Few studies have examined flexion contracture at the time of primary total knee arthroplasty (TKA) or how flexion contracture changes over time. The purpose of this study was to assess the ideal degree of extension immediately after TKA and to document postoperative changes in extension and clinical outcomes over 5-year follow-up.
This retrospective cohort study included 215 cases of primary TKA. Radiographic evaluations were performed on sagittal radiographs with the patient in the supine position and the knee in gravity and in passive extension using a stress device. Clinical outcomes were also measured. Four groups were defined on the basis of the extension angle during radiological evaluation: group 1, -10° to 0°; group 2, >0° to +5°; group 3, >+5° to +10°; group 4, >+10° in gravity.

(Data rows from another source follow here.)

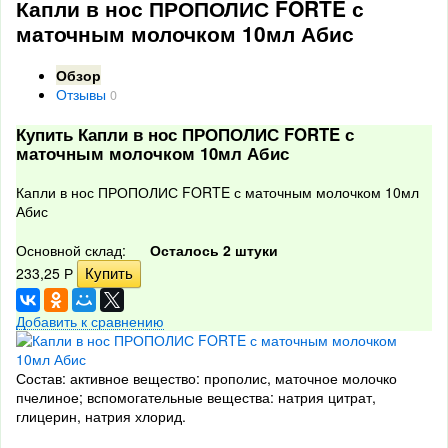
Капли в нос ПРОПОЛИС FORTE с
маточным молочком 10мл Абис
Обзор
Отзывы
0
Купить Капли в нос ПРОПОЛИС FORTE с
маточным молочком 10мл Абис
Капли в нос ПРОПОЛИС FORTE с маточным молочком 10мл
Абис
Основной склад:
Осталось 2 штуки
233,25
Р
Добавить к сравнению
Состав: активное вещество: прополис, маточное молочко
пчелиное; вспомогательные вещества: натрия цитрат,
глицерин, натрия хлорид.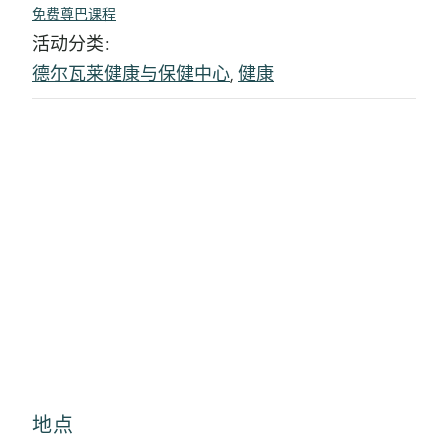
免费尊巴课程
活动分类:
德尔瓦莱健康与保健中心
,
健康
地点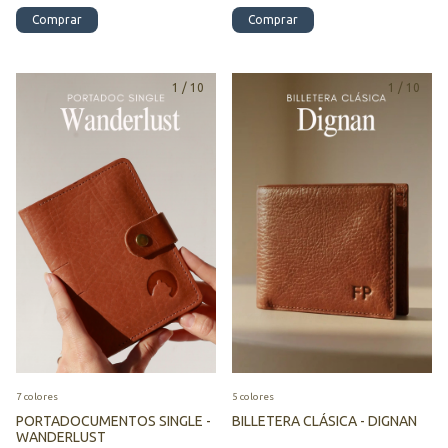
Comprar
Comprar
1
/
10
1
/
10
7 colores
5 colores
PORTADOCUMENTOS SINGLE -
BILLETERA CLÁSICA - DIGNAN
WANDERLUST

There were statistically significant differences in passive extension and gravity extension angles in groups 1, 3, and 4 with time-dependent and time*group (passive vs gravity) analyses, but not in group 2. The flexion contracture angles over 10° in gravity were decreased, although over 5° of flexion contracture remained at the final follow-up. Clinical outcomes were worse in groups 1 and 4 at the final follow-up.
An extension angle between 0° and 5° in the passive extension position immediately after TKA can be considered ideal up to 5 years of follow-up. Patients with flexion contracture greater than 5° in passive extension and patients with hyperextension should be followed up to assess whether the condition will worsen.
很少有研究在初次全膝关节置换术(TKA)时检查屈曲挛缩情况,或者屈曲挛缩如何随时间变化。本研究的目的是评估TKA术后立即达到的理想伸直角度,并记录术后5年随访期间伸直角度的变化和临床结果。
这项回顾性队列研究纳入了215例初次TKA病例。患者仰卧位,膝关节在重力作用下并使用应力装置进行被动伸直时,对矢状位X线片进行影像学评估。同时也测量了临床结果。根据影像学评估时的伸直角度定义了四组:第1组,-10°至0°;第2组,>0°至+5°;第3组,>+5°至+10°;第4组,重力作用下>+10°。
通过时间依赖性分析和时间*组(被动与重力)分析,第1组、第3组和第4组在被动伸直和重力伸直角度上存在统计学显著差异,但第2组没有。重力作用下超过10°的屈曲挛缩角度有所减小,尽管在最终随访时仍存在超过5°的屈曲挛缩。在最终随访时,第1组和第4组的临床结果较差。
在TKA术后立即处于被动伸直位置时,0°至5°的伸直角度在长达5年的随访中可被视为理想角度。被动伸直时屈曲挛缩大于5°的患者和膝关节过伸患者应进行随访,以评估病情是否会恶化。